Micromentarios | Vulgarcito y la coprolalia

20/02/2024.- En nuestros días, el lenguaje de los jóvenes y el de muchos niños se caracteriza por el empleo de lo que antes llamábamos groserías.

La mayoría de ellos —niños y niñas— apelan a tales expresiones para ser aceptados por sus pares en el medio donde se desenvuelven. También por comodidad. Las vulgaridades actúan como muletillas que sirven para múltiples usos cotidianos.

A la par, las asumen como una forma de rebeldía contra los padres y la sociedad, incluso en aquellos casos en que sus ascendientes también utilizan numerosas obscenidades en sus conversaciones.

Tras esta agresión continua al idioma, hay fuerzas nacionales y externas, a las que conviene política y económicamente que las personas en formación pierdan contacto con su lengua original, por considerarla inútil y obsoleta. Ello con miras a que, aparte de los términos altisonantes, adopten vocablos —principalmente, del inglés— y asuman como propia el habla de quienes tratan de someterlos.

No hay que olvidar que el idioma es un elemento esencial de la idiosincrasia.

En cuanto a las insolencias, son cada vez más frecuentes los casos en los que el empleo excesivo de estas, más el uso de términos en inglés —incluidas las groserías en esa lengua—, alcanzan el nivel del trastorno psicológico conocido como coprolalia: la tendencia patológica a proferir obscenidades.

Pido disculpas por el lenguaje del resto del artículo, pues quiero referir un caso del que fui testigo.

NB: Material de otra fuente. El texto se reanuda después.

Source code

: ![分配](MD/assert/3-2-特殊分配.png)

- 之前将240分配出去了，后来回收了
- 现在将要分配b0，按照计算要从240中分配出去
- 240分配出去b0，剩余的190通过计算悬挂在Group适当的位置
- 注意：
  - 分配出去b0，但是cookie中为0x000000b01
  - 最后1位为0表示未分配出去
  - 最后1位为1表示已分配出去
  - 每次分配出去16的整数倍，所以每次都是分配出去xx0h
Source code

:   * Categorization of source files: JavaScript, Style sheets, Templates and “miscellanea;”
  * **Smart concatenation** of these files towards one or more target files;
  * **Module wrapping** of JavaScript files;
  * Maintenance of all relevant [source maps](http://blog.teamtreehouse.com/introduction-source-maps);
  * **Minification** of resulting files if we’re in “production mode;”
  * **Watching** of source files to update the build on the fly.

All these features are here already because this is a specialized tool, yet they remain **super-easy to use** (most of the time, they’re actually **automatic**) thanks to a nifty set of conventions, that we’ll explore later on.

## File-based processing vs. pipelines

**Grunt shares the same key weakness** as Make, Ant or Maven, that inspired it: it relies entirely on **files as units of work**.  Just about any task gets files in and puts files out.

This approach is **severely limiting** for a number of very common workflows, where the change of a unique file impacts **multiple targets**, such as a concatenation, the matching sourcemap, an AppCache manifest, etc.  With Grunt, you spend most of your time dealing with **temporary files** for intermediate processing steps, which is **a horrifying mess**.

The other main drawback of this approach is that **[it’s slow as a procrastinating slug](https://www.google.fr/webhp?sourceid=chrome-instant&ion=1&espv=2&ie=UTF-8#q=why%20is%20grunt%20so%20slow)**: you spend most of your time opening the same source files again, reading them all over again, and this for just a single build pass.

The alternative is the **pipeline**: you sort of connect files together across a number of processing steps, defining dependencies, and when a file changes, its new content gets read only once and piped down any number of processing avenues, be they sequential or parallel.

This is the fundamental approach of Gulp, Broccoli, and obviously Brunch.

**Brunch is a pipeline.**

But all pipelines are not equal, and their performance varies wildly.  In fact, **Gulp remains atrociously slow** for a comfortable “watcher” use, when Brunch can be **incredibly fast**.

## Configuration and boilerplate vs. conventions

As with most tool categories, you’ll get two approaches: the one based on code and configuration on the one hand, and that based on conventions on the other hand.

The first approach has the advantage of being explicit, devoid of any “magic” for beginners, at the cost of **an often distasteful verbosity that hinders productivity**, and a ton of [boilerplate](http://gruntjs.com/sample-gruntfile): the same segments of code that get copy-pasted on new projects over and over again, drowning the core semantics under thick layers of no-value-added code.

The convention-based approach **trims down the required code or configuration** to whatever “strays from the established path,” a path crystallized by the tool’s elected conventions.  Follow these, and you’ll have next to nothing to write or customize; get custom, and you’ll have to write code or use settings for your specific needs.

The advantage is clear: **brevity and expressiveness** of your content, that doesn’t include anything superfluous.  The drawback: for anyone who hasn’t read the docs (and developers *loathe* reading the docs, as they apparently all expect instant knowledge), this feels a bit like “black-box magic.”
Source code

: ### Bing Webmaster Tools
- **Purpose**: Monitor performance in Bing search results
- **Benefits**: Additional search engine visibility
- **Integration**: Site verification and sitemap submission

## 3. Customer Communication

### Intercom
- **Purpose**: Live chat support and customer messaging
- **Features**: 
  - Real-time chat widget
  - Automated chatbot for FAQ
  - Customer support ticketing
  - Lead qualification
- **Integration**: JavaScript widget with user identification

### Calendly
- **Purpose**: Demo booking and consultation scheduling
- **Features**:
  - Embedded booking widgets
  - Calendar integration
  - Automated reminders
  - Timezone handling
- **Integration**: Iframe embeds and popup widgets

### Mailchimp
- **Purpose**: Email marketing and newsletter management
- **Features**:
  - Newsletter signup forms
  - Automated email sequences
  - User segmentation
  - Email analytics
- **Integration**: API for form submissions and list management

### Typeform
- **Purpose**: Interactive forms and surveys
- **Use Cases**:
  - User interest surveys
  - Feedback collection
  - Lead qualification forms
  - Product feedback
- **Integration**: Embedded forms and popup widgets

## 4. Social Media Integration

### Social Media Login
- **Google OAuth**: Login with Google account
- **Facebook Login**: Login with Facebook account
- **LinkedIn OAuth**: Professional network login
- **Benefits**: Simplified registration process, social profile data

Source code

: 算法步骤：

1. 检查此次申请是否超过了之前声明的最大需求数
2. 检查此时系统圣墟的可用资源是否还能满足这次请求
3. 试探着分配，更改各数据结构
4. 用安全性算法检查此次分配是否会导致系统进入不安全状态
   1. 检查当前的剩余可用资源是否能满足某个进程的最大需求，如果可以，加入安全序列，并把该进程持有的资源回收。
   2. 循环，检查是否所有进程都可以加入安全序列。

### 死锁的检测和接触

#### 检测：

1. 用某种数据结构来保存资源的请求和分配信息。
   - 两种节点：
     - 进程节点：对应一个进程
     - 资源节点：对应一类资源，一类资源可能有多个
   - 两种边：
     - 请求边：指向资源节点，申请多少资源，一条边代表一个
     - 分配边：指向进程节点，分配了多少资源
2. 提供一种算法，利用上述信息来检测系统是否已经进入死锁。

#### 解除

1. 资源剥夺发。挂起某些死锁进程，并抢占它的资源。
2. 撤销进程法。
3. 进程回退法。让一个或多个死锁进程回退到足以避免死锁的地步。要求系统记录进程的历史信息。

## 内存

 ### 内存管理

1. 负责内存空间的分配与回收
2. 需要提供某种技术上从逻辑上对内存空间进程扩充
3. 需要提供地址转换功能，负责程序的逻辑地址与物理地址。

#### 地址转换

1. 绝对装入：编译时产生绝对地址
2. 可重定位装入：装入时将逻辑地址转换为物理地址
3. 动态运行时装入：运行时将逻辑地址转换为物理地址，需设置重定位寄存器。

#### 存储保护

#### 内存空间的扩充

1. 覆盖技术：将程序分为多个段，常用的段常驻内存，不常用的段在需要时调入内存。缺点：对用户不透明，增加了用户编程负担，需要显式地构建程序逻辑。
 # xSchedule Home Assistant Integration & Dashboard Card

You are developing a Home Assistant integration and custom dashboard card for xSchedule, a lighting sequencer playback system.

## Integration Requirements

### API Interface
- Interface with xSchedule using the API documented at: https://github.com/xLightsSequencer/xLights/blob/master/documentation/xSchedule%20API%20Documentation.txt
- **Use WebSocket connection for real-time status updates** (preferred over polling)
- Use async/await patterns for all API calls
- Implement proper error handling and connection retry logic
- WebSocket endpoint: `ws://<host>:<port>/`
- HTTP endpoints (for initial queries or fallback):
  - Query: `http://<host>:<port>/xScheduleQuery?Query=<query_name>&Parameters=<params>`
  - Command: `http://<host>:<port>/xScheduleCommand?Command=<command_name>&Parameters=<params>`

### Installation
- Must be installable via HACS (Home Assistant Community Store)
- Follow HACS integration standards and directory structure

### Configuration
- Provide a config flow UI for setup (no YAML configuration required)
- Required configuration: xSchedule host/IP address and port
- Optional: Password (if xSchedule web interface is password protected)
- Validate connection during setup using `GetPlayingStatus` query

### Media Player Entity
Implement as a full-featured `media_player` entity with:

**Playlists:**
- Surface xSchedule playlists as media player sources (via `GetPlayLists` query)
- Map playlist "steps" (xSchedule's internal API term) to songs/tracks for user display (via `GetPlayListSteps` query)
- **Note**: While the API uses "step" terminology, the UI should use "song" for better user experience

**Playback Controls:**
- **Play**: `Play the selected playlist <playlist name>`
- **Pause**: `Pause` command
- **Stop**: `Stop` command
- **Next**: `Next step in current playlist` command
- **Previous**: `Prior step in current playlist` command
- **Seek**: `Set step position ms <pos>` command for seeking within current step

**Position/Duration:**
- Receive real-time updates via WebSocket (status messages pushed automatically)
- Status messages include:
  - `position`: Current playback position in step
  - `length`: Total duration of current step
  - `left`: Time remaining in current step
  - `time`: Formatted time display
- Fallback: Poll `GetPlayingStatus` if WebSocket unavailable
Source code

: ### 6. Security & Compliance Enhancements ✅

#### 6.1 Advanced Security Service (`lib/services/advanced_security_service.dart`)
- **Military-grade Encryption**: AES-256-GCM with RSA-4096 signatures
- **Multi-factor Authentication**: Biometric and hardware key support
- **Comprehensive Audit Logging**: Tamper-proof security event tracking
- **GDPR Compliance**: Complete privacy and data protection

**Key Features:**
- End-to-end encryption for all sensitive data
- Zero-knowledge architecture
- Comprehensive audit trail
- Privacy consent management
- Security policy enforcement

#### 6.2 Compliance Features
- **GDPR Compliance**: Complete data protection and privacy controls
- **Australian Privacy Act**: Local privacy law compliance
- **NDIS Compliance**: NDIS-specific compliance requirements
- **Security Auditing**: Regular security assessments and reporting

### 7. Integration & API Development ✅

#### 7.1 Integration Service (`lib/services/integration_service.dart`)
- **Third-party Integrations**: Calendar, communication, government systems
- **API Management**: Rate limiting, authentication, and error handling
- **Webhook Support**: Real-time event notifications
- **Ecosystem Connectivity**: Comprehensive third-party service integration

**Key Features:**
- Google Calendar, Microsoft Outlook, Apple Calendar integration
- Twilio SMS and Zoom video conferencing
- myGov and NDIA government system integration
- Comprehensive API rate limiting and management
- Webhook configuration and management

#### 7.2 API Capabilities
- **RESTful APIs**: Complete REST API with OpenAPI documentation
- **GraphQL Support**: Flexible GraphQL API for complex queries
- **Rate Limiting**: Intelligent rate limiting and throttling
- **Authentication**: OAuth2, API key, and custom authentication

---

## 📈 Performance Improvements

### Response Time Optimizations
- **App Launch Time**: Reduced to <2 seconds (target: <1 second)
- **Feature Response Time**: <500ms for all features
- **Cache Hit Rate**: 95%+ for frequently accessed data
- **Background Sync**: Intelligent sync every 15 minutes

Tuve un compañero de estudios en bachillerato cuyas características básicas eran su baja estatura y un vocabulario desaforadamente soez. Su habla cotidiana estaba compuesta por escasísimas palabras. Un diálogo con él incluía fragmentos como:

—¡Ese carajo es una vaina! ¡Si me echa otra vaina, lo voy a envainar!

—¡Coño de la madre! ¡Al próximo coño de madre que vea, le voy a partir el coño de su madre!

—¡A mí, el que me jode, lo jodo!

—¡A ese gran carajo lo que provoca es caerle a carajazos y mandarlo al carajo!

A nuestras compañeras las llamaba, invariablemente, putas, y a todos los varones, maricos.

—No sé qué le ve esa puta a ese marico… —dijo un día, al advertir que una chica muy linda había tomado como novio a nuestro segundo compañero más feo.

Varias veces le llamaron la atención, cuando no lo expulsaron de clases, por expresiones como esta:

—Mira, putica, ¿me prestas un sacapuntas?

O para preguntar qué había dicho o dictado alguna profesora:

—¡Hey, marico, ¿qué fue lo que dijo la puta esa?

Una de nuestras compañeras lo bautizó, con absoluta precisión, como Vulgarcito. El nombre caló, pues, más adelante, supe de otros enfermos de coprolalia que, en otras ciudades del país, recibieron el mismo apelativo.

Un día nos enteramos de que su problema era hereditario. Citaron al padre para informarle sobre la razón por la que expulsaron a su hijo del liceo durante una semana, tras llamar "puta de mierda" a la directora.

El padre escuchó cuanto le decían y comentó:

—¡Ya ese mariquito me tiene harto! ¡Y cuando no es él el que se hunde en la mierda, es la putica de su hermana!